L’Ordine dei medici: «Ritardare il ritorno in classe». Ma la Regione è per il rientro

Richiesta dell'Ordine di Torino: «Contagi da Covid troppo alti, imprudente far ripartire il 10 gennaio l'attività di Primarie e Secondarie»

«L’evoluzione dell’epidemia Covid, in particolare gli altissimi numeri dei contagi, l’impossibilità di effettuare tamponi in quantità adeguata, la bassa vaccinazione dei più piccoli, l’aumento dei ricoveri, rendono assolutamente imprudente far ripartire l’attività scolastica: chiediamo che si faccia il possibile per rimandare di due settimane la riapertura delle scuole Primarie e Secondarie. I giorni persi potranno essere recuperati a giugno». È la richiesta dell’Ordine dei Medici di Torino di fronte all’attuale situazione dell’emergenza Covid e alla ripresa delle lezioni prevista per lunedì prossimo.

Un orientamento che però non sarebbe condiviso dalla Regione, sia dal presidente che dall'Assessorato: l'intenzione è di tornare in classe lunedì 10 gennaio, in presenza come da programma.

LA SITUAZIONE DEI CONTAGI
Oggi l’Unità di Crisi della Regione Piemonte ha comunicato altri 18 mila nuovi casi di Covid 19 in Piemonte, pari al 18,3% di 99.675 tamponi eseguiti. I ricoverati in terapia intensiva sono 145 (+8 rispetto a ieri). I ricoverati non in terapia intensiva sono 1.665 (+72 rispetto a ieri). L'incidenza è salita ancora: quasi 2 mila casi settimanali ogni 100 mila abitanti.

L'occupazione posti letto Covid è ormai prossima al 29%: superato il 30%, il Piemotne avrà i parametri da zona arancione.

LA POSIZIONE DELL'ORDINE DEI MEDICI
In questa fase, sostiene l'Ordine, i contagi sono molto alti fra gli scolari, che non sono ancora stati vaccinati in modo massivo, parecchi insegnanti sono assenti per isolamento o quarantena, e in particolare nelle elementari è difficile controllare costantemente mascherine e distanziamento. Oltretutto, il sistema di tracciamento previsto è farraginoso e non è minimamente realistico in un momento in cui è diventato molto complicato effettuare i tamponi. I giorni di chiusura delle scuole dovrebbero servire a completare la vaccinazione degli adolescenti (oggi al 70%) e portare avanti celermente quella dei più piccoli, ferma sotto l’8% nella fascia d’età tra i 5 e gli 11 anni.

“Siamo consapevoli che chiudere nuovamente le scuole è doloroso e che i bambini hanno già pagato un prezzo alto per questa pandemia, e lo dimostra l’aumento dei casi di patologie neuropsichiatriche infantili. A questo si aggiunge, per i genitori che lavorano, il disagio di tenere i figli a casa” sottolinea il presidente dell’Ordine dei Medici Guido Giustetto.

“Tuttavia – prosegue - il quadro è tale per cui nel giro di qualche giorno tantissime classi andranno comunque in Dad, con tutte le conseguenze in termini di aggravio sul sistema ma soprattutto dal punto di vista sanitario: i bambini che si infettano mettono a rischio la propria salute, come purtroppo emerge dall’aumento dei ricoveri pediatrici per Covid, e portano il contagio in casa contribuendo a un ulteriore incremento dei casi. Allo stesso tempo, la scuola non deve essere l’unico settore sacrificabile, chiediamo davvero di valutare ulteriori chiusure, data la situazione”.
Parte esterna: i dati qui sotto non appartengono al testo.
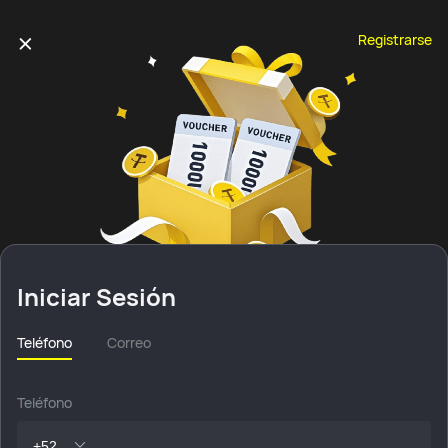
Registrarse
Iniciar Sesión
Teléfono
Correo
Teléfono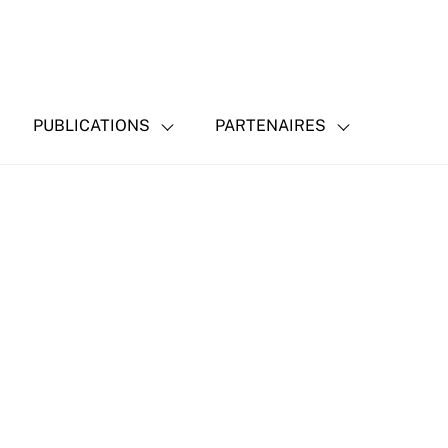
PUBLICATIONS
PARTENAIRES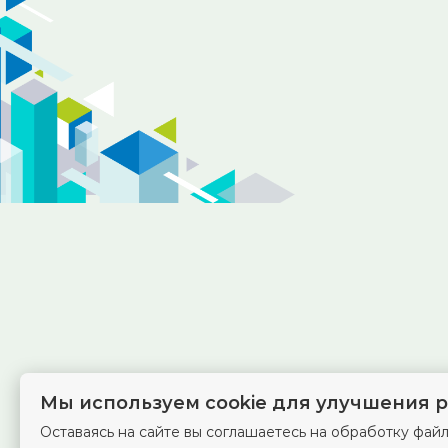
Мы используем cookie для улучшения р
Оставаясь на сайте вы соглашаетесь на обработку файл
Ad oggi la corsa del contagio non accenna a rallentare, l’incidenza settimanale in Piemonte è di oltre 1.700 casi ogni 100mila abitanti. Il tasso di occupazione dei posti letto in terapia intensiva è del 22%, mentre quello in degenza ordinaria è passato dal 21% del 1° gennaio al 27% del 7 gennaio: di questo passo gli ospedali collasseranno in brevissimo tempo. Inoltre, il messaggio che i bambini non si ammalino di Covid è errato: i ricoveri pediatrici per Covid sono all’incirca raddoppiati rispetto al picco di marzo 2021 e gli ospedali pediatrici sono pieni.
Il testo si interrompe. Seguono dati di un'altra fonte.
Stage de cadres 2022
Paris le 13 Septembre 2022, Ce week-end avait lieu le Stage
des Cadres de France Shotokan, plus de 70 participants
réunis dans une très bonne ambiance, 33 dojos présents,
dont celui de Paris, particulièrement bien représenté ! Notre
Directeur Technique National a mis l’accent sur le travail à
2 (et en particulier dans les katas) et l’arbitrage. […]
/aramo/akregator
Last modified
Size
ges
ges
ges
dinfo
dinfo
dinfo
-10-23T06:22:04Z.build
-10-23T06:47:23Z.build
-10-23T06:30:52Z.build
“In questo scenario – conclude Giustetto – anche sul territorio ci sono moltissime criticità, come ci segnalano i Medici di Medicina Generale: troppi casi e troppi tracciamenti da eseguire a fronte di un sistema che non è più in grado di effettuare i tamponi necessari. Ci sono colleghi che si svegliano prima dell’alba, non per visitare i propri assistiti, ma per stare ore sulla piattaforma regionale a cercare di prenotare loro i tamponi. Una situazione che non si verificava dal 2020. E la sensazione è che in questi due anni si sia fatto ben poco per migliorarla”.